[Records for this task — start]
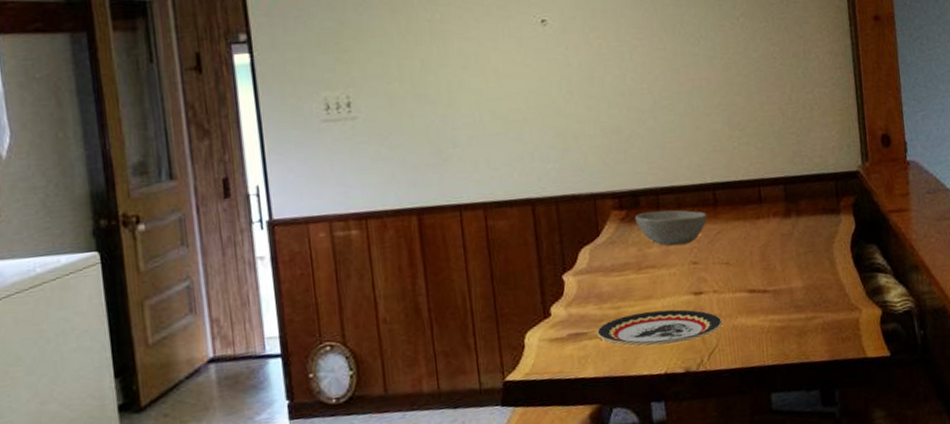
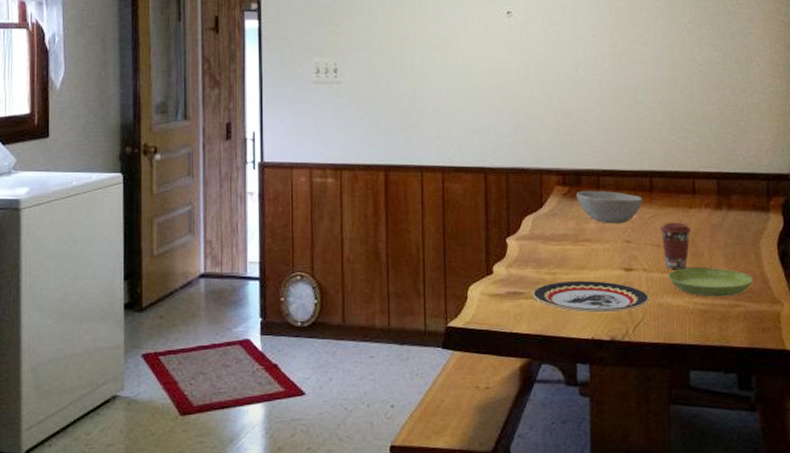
coffee cup: none [727,236,761,288] -> present [660,223,692,270]
saucer: none [739,280,829,313] -> present [667,267,753,297]

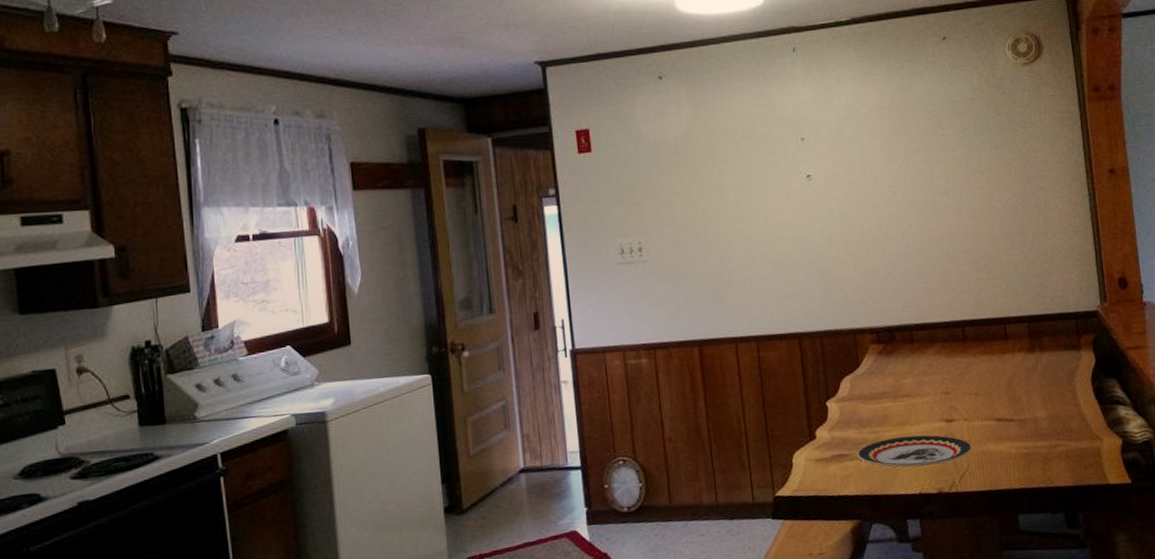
bowl: present [576,190,643,224] -> none [891,344,957,378]
coffee cup: present [660,223,692,270] -> none [976,369,1007,417]
saucer: present [667,267,753,297] -> none [988,410,1071,440]

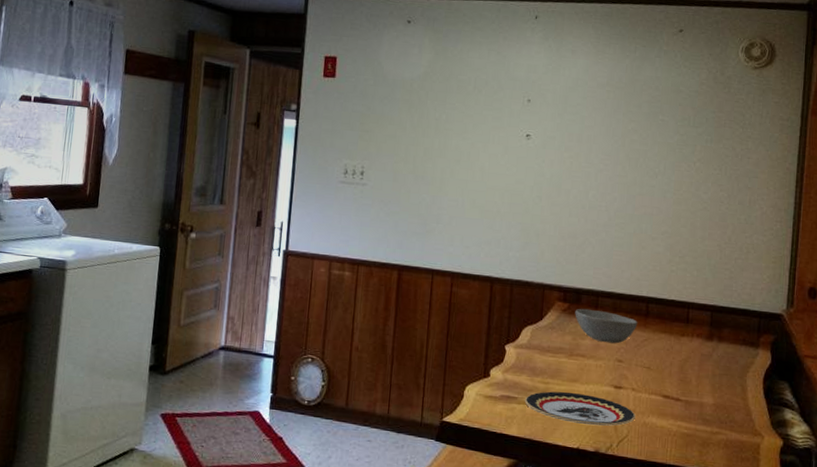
bowl: none [891,344,957,378] -> present [575,308,638,344]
[Records for this task — finish]
_What you are asked to do_: Your task is a word-for-word transcription of the entries, leaving out all pictures.

_Solution for this task_:
coffee cup: none [727,236,761,288] -> present [660,223,692,270]
saucer: none [739,280,829,313] -> present [667,267,753,297]

bowl: present [576,190,643,224] -> none [891,344,957,378]
coffee cup: present [660,223,692,270] -> none [976,369,1007,417]
saucer: present [667,267,753,297] -> none [988,410,1071,440]

bowl: none [891,344,957,378] -> present [575,308,638,344]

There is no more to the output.